→ Consegna:
Rispondi alle domande sul brano dedicato al convegno «Ora et Labora»:
(a) Quale società presiede Giancarlo Elia Valori?
(b) In quale città si svolge il convegno?
(c) Secondo Rosario Alessandrello, qual è la prima delle tre cose da fare?

→ Brano di riferimento:
RELIGIONI A CONFRONTO SU LAVORO E PROMOZIONE SOCIALE

“Le misure da adottare in un ampio quadro di coordinamento fra i paesi dell’Unione Europea devono porsi come obiettivi l’allargamento del benessere sociale, dello sviluppo, del progresso tecnologico e civile a tutti i paesi dell’area mediterranea”. E’ quanto afferma il presidente della Società Autostrade Giancarlo Elia Valori nell’ambito della seconda sessione del convegno “Ora et Labora: religione, lavoro, coesione sociale”, in corso in questi giorni a Roma. Nella prima sessione, rappresentanti delle religioni ebraica, islamica, induista, buddista e cattolica avevano parlato della visione religiosa del lavoro.”Sarà bene – continua Valori – affrontare in termini politici le questioni dell’indebitamento; si dovranno abbattere barriere protezionistiche nei settori agricolo e dei servizi; bisognerà spingere per la realizzazione di una politica del lavoro intesa ad incoraggiare imprese ed iniziative capaci di creare occupazione, innescando al contempo un processo di integrazione regionale e di libero scambio; sarà bene sostenere ogni azione rivolta a riconquistare territori desertificati; occorrerà infine affrontare la questione dell’immigrazione attraverso politiche di rilancio economico e produttivo”.Rosario Alessandrello della Confindustria ha parlato dello sviluppo del Mezzogiorno: “Dobbiamo iniziare a fare tre cose. La prima è la lotta alla criminalità organizzata. Bisogna poi risolvere le inefficienze nelle infrastrutture e nella pubblica amministrazione, che pesano molto più al Sud che al Nord”.

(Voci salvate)
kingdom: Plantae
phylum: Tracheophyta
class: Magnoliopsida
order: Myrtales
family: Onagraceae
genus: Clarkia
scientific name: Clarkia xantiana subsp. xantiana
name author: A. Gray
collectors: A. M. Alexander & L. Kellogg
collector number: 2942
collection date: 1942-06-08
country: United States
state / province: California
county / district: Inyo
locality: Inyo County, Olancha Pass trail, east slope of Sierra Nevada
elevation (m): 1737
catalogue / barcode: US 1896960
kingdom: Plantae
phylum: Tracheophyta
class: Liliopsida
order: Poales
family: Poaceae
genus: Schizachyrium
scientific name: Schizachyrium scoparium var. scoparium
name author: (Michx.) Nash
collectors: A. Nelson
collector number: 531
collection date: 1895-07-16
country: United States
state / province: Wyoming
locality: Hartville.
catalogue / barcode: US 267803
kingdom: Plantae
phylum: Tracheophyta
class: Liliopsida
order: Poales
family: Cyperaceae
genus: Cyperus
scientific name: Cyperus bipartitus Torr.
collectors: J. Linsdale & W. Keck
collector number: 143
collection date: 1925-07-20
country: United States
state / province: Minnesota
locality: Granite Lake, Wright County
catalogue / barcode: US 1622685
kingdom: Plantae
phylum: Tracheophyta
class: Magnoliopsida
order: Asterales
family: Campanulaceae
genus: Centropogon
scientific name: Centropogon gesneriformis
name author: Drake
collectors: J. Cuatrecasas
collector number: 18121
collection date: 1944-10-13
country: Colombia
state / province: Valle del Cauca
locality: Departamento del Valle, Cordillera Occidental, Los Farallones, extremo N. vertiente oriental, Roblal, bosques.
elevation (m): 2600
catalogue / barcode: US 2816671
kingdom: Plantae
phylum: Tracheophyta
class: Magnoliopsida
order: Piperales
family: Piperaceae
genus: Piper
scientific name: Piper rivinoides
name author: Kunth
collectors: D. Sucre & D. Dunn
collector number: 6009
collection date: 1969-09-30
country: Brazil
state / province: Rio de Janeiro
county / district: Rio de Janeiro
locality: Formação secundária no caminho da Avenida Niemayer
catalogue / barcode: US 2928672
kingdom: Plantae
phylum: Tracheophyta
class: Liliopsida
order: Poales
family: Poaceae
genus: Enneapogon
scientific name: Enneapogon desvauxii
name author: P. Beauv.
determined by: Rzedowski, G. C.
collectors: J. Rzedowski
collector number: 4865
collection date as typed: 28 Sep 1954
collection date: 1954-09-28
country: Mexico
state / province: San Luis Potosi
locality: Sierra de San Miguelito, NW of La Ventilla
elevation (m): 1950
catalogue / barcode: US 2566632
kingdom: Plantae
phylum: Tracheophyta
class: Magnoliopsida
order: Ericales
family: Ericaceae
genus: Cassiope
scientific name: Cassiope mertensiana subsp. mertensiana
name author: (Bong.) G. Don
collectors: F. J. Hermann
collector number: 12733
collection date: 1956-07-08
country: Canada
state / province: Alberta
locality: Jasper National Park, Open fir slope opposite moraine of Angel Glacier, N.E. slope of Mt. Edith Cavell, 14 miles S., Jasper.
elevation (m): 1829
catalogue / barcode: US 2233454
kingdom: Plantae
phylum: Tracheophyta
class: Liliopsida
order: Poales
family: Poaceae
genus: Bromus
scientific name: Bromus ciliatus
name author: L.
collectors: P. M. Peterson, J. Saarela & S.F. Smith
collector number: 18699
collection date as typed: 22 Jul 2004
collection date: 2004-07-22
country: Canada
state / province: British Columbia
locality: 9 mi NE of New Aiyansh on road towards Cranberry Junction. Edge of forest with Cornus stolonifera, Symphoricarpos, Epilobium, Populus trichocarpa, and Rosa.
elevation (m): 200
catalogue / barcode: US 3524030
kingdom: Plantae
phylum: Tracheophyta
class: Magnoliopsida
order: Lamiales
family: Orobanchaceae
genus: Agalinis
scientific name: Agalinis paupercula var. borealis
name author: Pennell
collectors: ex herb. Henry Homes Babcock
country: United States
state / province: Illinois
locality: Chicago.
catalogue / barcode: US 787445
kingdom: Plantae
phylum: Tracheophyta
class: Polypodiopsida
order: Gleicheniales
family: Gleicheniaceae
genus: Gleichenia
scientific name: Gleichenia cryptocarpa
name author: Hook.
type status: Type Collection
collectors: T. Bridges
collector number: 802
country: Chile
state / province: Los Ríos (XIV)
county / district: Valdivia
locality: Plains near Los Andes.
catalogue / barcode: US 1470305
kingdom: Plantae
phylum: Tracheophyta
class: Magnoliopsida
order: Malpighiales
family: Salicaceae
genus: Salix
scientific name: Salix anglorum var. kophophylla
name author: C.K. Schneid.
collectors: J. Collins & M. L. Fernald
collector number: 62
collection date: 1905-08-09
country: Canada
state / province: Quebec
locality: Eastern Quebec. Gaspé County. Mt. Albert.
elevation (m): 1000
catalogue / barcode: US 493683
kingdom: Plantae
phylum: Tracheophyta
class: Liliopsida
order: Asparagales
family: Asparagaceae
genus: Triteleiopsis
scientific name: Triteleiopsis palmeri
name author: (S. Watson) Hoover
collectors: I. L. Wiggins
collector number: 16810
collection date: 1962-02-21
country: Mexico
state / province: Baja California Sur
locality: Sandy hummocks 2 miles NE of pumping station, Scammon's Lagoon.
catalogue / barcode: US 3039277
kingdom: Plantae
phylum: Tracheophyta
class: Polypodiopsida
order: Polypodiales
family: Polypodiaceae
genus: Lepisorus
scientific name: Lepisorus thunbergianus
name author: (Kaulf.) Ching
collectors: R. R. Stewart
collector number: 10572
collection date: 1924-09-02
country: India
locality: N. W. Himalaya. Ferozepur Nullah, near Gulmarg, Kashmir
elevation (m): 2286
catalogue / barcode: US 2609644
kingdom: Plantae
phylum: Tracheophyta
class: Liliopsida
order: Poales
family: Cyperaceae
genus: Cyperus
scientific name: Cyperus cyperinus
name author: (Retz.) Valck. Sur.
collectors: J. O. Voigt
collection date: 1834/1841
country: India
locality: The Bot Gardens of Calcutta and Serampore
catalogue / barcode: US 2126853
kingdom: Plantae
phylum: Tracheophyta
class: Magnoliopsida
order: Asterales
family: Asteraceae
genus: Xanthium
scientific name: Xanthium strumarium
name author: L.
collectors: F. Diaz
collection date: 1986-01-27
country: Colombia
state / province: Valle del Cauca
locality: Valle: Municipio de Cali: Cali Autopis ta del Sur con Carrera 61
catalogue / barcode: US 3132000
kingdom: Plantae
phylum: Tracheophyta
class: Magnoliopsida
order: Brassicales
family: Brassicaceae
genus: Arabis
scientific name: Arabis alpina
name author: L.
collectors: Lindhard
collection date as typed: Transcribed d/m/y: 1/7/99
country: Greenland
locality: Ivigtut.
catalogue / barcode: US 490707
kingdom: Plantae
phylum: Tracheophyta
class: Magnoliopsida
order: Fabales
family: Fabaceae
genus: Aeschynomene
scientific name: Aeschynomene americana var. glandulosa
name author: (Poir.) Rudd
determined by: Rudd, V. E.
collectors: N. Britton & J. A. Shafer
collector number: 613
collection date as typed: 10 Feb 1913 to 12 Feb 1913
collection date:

→ La tua soluzione:
(a) La Società Autostrade.
(b) A Roma.
(c) La lotta alla criminalità organizzata.